Testimony: Civilians injured in rocket attack near Ofakim, 18 November 2012

On Sunday 18 November 2012, Judi Ronen, a 58-year-old resident of Sde Nitzan was on her way home from Soroka Hospital in Beersheba where she works as a midwife. On the road just outside the city of Ofakim, a rocket fired from the Gaza Strip exploded near the car in which she was a passenger. The Magen David website reports that four people were injured in the rocket attack: one seriously, one moderately and two suffered mild injuries. Ronen relayed the following description of events to B'Tselem:

Judi Ronen

"I was on my way home from my job at Soroka Hospital. Two other women who live in the area were with me in the car. Just as we reached the traffic light near Ofakim we heard the "Color Red" siren. We crossed the intersection and continued driving another ten meters or so until we reached a bus stop, where we stopped the car. We got out and lay down on the ground. I heard a terrific explosion shortly followed by another one. We saw that at the traffic light behind us, where we had been just moments before, a car had been hit and a person had been injured. I am a nurse and there was a doctor in the car with me. It wasn't long before soldiers arrived on the scene and tended to the wounded man. I don't know if there were any other people in the car that had been hit.

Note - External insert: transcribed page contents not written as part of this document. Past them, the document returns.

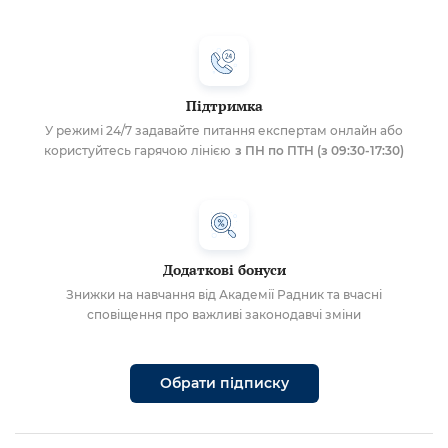
Підтримка
У режимі 24/7 задавайте питання експертам онлайн або
користуйтесь гарячою лінією
з ПН по ПТН (з 09:30-17:30)
Додаткові бонуси
Знижки на навчання від Академії Радник та вчасні
сповіщення про важливі законодавчі зміни
Обрати підписку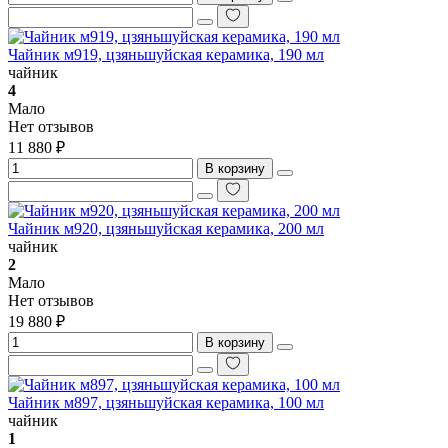
Чайник м919, цзяньшуйская керамика, 190 мл
чайник
4
Мало
Нет отзывов
11 880 ₽
В корзину
Чайник м920, цзяньшуйская керамика, 200 мл
чайник
2
Мало
Нет отзывов
19 880 ₽
В корзину
Чайник м897, цзяньшуйская керамика, 100 мл
чайник
1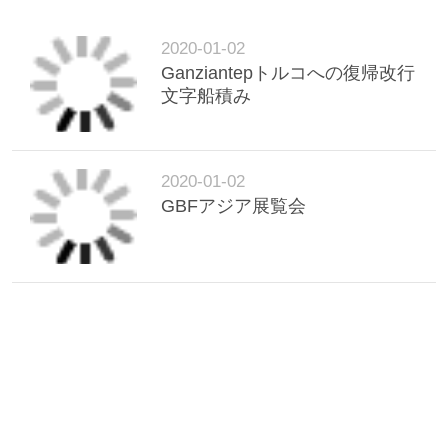
理
2020-01-02
Ganziantepトルコへの復帰改行
お
文字船積み
問
い
2020-01-02
合
GBFアジア展覧会
わ
せ
ニ
ュ
ー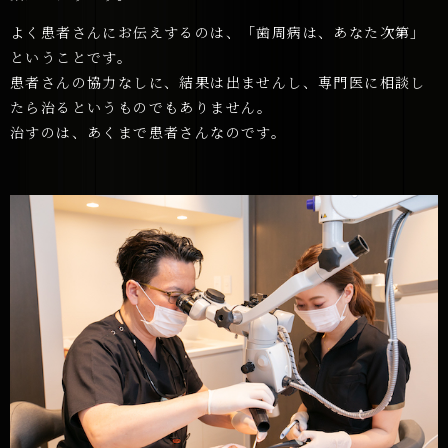
よく患者さんにお伝えするのは、「歯周病は、あなた次第」
ということです。
患者さんの協力なしに、結果は出ませんし、専門医に相談し
たら治るというものでもありません。
治すのは、あくまで患者さんなのです。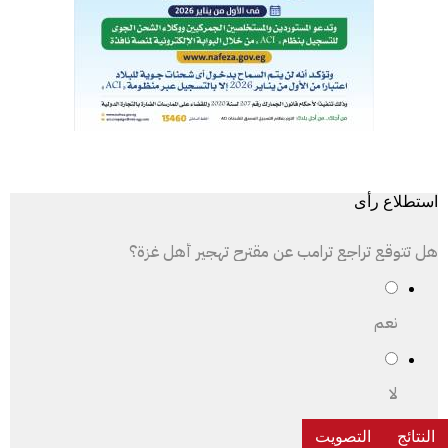
استطلاع رأى
هل تتوقع تراجع ترامب عن مقترح تهجير أهل غزة؟
نعم
لا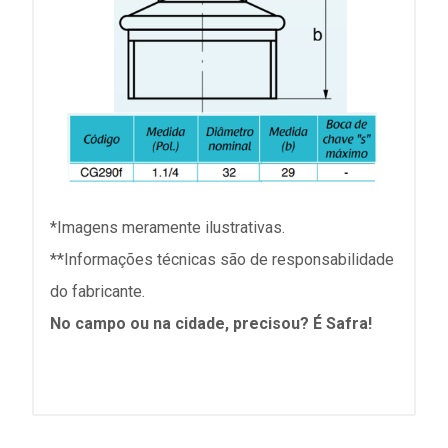
*Imagens meramente ilustrativas.
**Informações técnicas são de responsabilidade
do fabricante.
No campo ou na cidade, precisou? É Safra!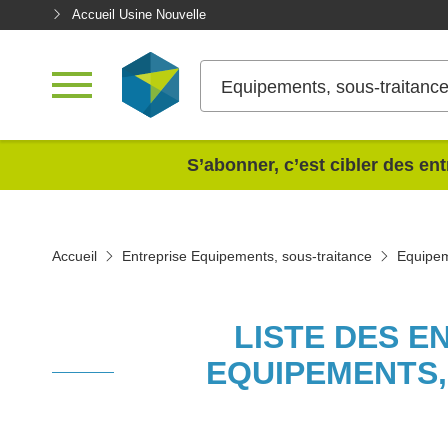
Accueil Usine Nouvelle
Equipements, sous-traitanc
<
S’abonner, c’est cibler des ent
Accueil
Entreprise Equipements, sous-traitance
Equipem
LISTE DES E
EQUIPEMENTS,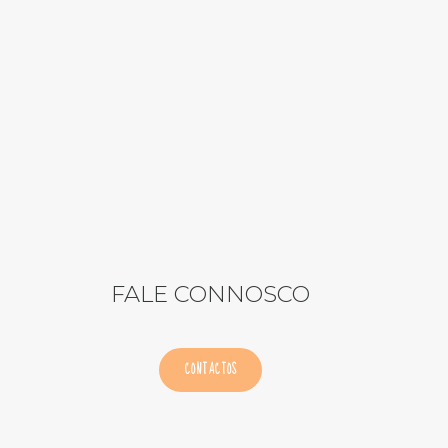
FALE CONNOSCO
CONTACTOS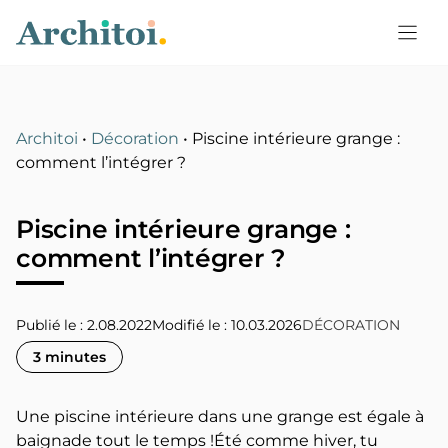
Aller
au
contenu
Architoi
•
Décoration
•
Piscine intérieure grange :
comment l’intégrer ?
Piscine intérieure grange :
comment l’intégrer ?
Publié le : 2.08.2022
10.03.2026
DÉCORATION
3 minutes
Une piscine intérieure dans une grange est égale à
baignade tout le temps !Été comme hiver, tu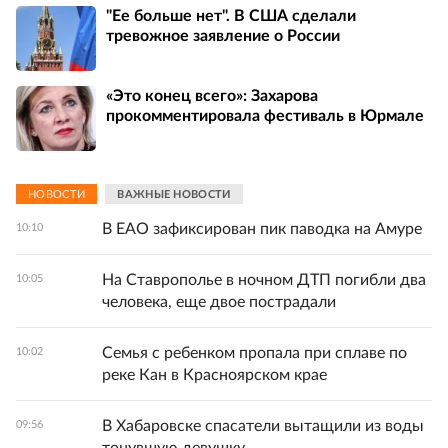
"Ее больше нет". В США сделали
тревожное заявление о России
«Это конец всего»: Захарова
прокомментировала фестиваль в Юрмале
НОВОСТИ
ВАЖНЫЕ НОВОСТИ
В ЕАО зафиксирован пик паводка на Амуре
10:10
На Ставрополье в ночном ДТП погибли два
10:05
человека, еще двое пострадали
Семья с ребенком пропала при сплаве по
10:02
реке Кан в Красноярском крае
В Хабаровске спасатели вытащили из воды
09:56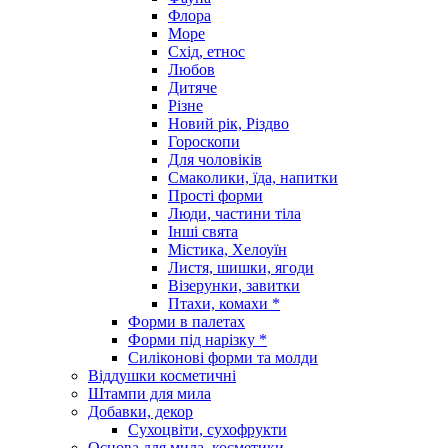
Флора
Море
Схід, етнос
Любов
Дитяче
Різне
Новий рік, Різдво
Гороскопи
Для чоловіків
Смаколики, їда, напитки
Прості форми
Люди, частини тіла
Інші свята
Містика, Хелоуїн
Листя, шишки, ягоди
Візерунки, завитки
Птахи, комахи *
Форми в палетах
Форми під нарізку *
Силіконові форми та молди
Віддушки косметичні
Штампи для мила
Добавки, декор
Сухоцвіти, сухофрукти
Основа для мила, косметики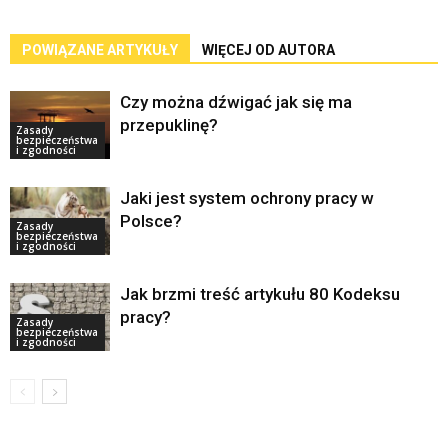
POWIĄZANE ARTYKUŁY
WIĘCEJ OD AUTORA
Czy można dźwigać jak się ma
przepuklinę?
Zasady
bezpieczeństwa
i zgodności
Jaki jest system ochrony pracy w
Polsce?
Zasady
bezpieczeństwa
i zgodności
Jak brzmi treść artykułu 80 Kodeksu
pracy?
Zasady
bezpieczeństwa
i zgodności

At that point it was very difficult to make out the condition of the wounded man. I couldn't see what part of his body had been hit. He was lying on the road and seemed to be in a state of shock, but he was conscious. Shortly thereafter he was taken to the hospital in an ambulance.

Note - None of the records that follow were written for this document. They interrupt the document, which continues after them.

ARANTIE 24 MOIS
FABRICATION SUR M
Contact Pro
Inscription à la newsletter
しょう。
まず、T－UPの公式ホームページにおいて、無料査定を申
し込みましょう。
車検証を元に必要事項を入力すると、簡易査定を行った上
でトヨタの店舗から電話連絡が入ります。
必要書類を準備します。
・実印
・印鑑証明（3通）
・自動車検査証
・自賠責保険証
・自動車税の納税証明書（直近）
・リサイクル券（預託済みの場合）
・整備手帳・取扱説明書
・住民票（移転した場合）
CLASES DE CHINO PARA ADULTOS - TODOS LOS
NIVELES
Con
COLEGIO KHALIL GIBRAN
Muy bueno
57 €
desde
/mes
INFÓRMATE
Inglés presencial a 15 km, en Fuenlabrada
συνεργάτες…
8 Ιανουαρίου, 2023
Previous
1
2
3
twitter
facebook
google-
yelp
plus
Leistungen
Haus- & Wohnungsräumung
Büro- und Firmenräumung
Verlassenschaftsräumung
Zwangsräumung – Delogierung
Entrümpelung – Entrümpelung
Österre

I think that the rockets landed in a field near the road. The back window of the car was shattered but I didn't see whether the rocket had hit the car or whether the car had been damaged by the blast.

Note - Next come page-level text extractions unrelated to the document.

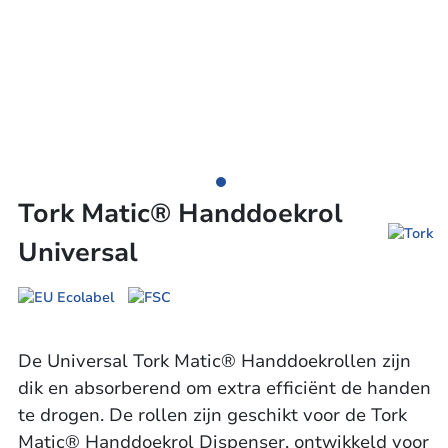
Tork Matic® Handdoekrol
Universal
De Universal Tork Matic® Handdoekrollen zijn
dik en absorberend om extra efficiënt de handen
te drogen. De rollen zijn geschikt voor de Tork
Matic® Handdoekrol Dispenser, ontwikkeld voor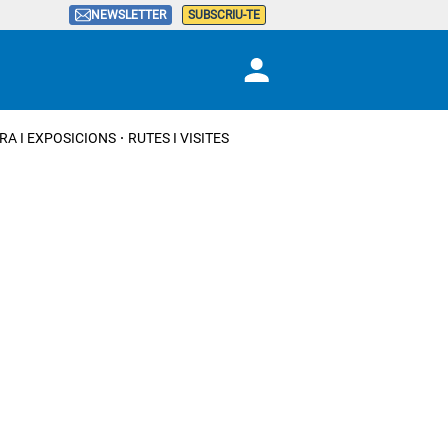
NEWSLETTER
SUBSCRIU-TE
RA I EXPOSICIONS
RUTES I VISITES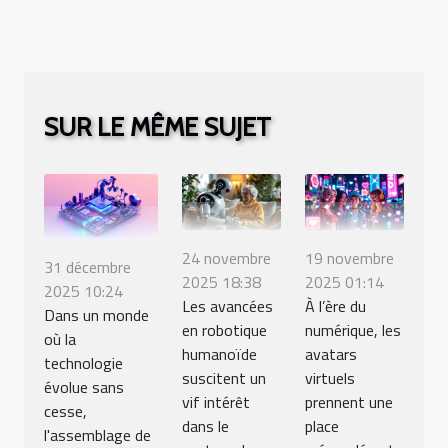
SUR LE MÊME SUJET
24 novembre
19 novembre
31 décembre
2025 18:38
2025 01:14
2025 10:24
Les avancées
À l’ère du
Dans un monde
en robotique
numérique, les
où la
humanoïde
avatars
technologie
suscitent un
virtuels
évolue sans
vif intérêt
prennent une
cesse,
dans le
place
l'assemblage de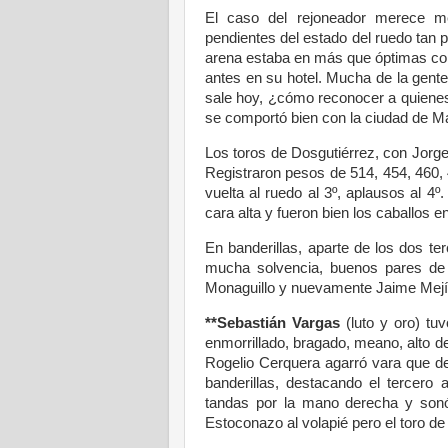
El caso del rejoneador merece me
pendientes del estado del ruedo tan p
arena estaba en más que óptimas con
antes en su hotel. Mucha de la gente 
sale hoy, ¿cómo reconocer a quiene
se comportó bien con la ciudad de M
Los toros de Dosgutiérrez, con Jorge
Registraron pesos de 514, 454, 460,
vuelta al ruedo al 3º, aplausos al 4º. 
cara alta y fueron bien los caballos e
En banderillas, aparte de los dos t
mucha solvencia, buenos pares de 
Monaguillo y nuevamente Jaime Mejía. 
**Sebastián Vargas
(luto y oro) tu
enmorrillado, bragado, meano, alto d
Rogelio Cerquera agarró vara que debi
banderillas, destacando el tercero al
tandas por la mano derecha y sonó 
Estoconazo al volapié pero el toro de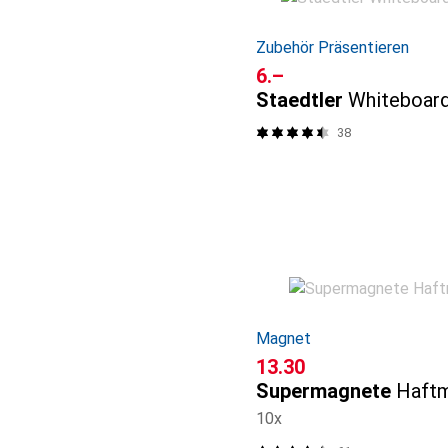
Zubehör Präsentieren
CHF
6.–
Staedtler
Whiteboard
38
Magnet
CHF
13.30
Supermagnete
Haft
10x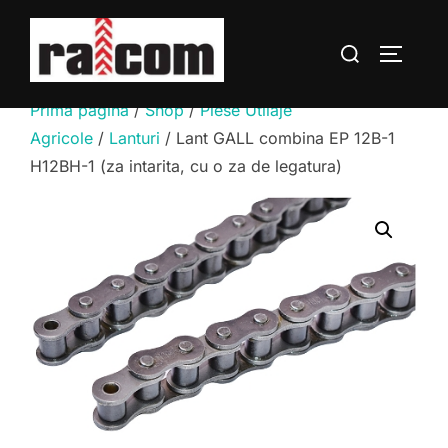
Sari
la
Caută
COMUTĂ
conținut
după:
Prima pagină
/
Shop
/
Piese Utilaje
Agricole
/
Lanturi
/ Lant GALL combina EP 12B-1
H12BH-1 (za intarita, cu o za de legatura)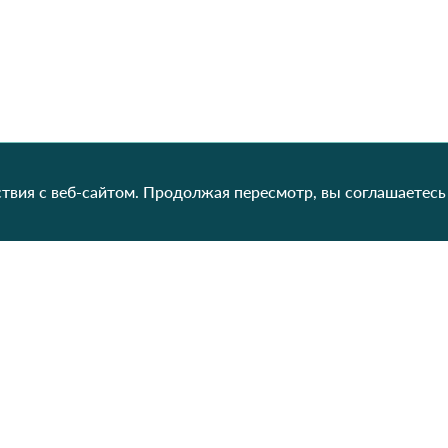
твия с веб-сайтом. Продолжая пересмотр, вы соглашаетесь
Категории
Контакты
Наш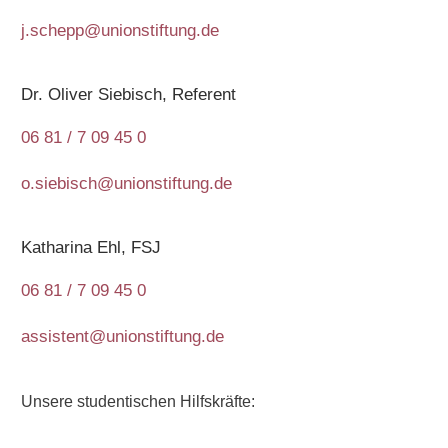
j.schepp@unionstiftung.de
Dr. Oliver Siebisch, Referent
06 81 / 7 09 45 0
o.siebisch@unionstiftung.de
Katharina Ehl, FSJ
06 81 / 7 09 45 0
assistent@unionstiftung.de
Unsere studentischen Hilfskräfte: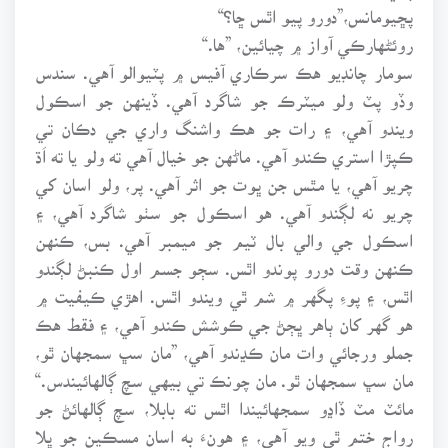
پڇيومانس،”دورو پيو اٿس ڇا؟“
روئڻهارڪي آواز ۾ چيائين، ”ها.“
سومار چانڊيو هڪ سرڪاري آفيس ۾ پٽيوالو آهي. سندس
وڏو پٽ ولو ميٽرڪ جو شاگرد آهي. ڏينهن جو اسڪول
ويندو آهي، ۽ رات جو هڪ واشنگ واري جي دڪان تي
ڪپڙا استري ڪندو آهي. ماڻهن جو خيال آهي ته ولو يا ته اَڌ
چريو آهي، يا مٿس جن ڀوت جو اثر آهي. پر، ولو اسان کي
چريو نه لڳندو آهي. هو اسڪول جو سٺو شاگرد آهي، ۽
اسڪول جي والي بال ٽيم جو ميمبر آهي. بس، ڪنهن
ڪنهن وقت دورو پوندو اٿس. سڄو جسم اول ڪنبڻ لڳندو
اٿس، ۽ پوءِ پگهر ۾ شم ٿي ويندو اٿس. اهڙي ڪيفيت ۾
هو گهر کان ٻاهر ڀڄڻ جي ڪوشش ڪندو آهي، ۽ فقط هڪ
جملو ورجائي وات مان ڪڍندو آهي، ”مان سڀ سمجهان ٿو،
مان سڀ سمجهان ٿو. مان چونڪ تي بيهي سچ ڳالهائيندس.“
مائٽ مٽ ڏاڍو سمجهائيندا اٿس ته بابلا، سچ ڳالهائڻ جو
رواج ختم ٿي ويو آهي، ۽ هونءَ به اسان مسڪين جو ڀلا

When this happened I felt uncontrollable dread spread throughout my body. When something like this happens near you it's different than when you hear about it happening elsewhere. It's scary. I've been living in the south for many years. You hear about it all the time, but until you actually see it happen next to you, how shall I put it, it doesn't concern you as much. There is a sense of luck that I wasn't injured, whereas a person who was standing where I had been just seconds before was.

After we calmed down a bit, we continued on our way. We continue to drive to work in Beersheba every day."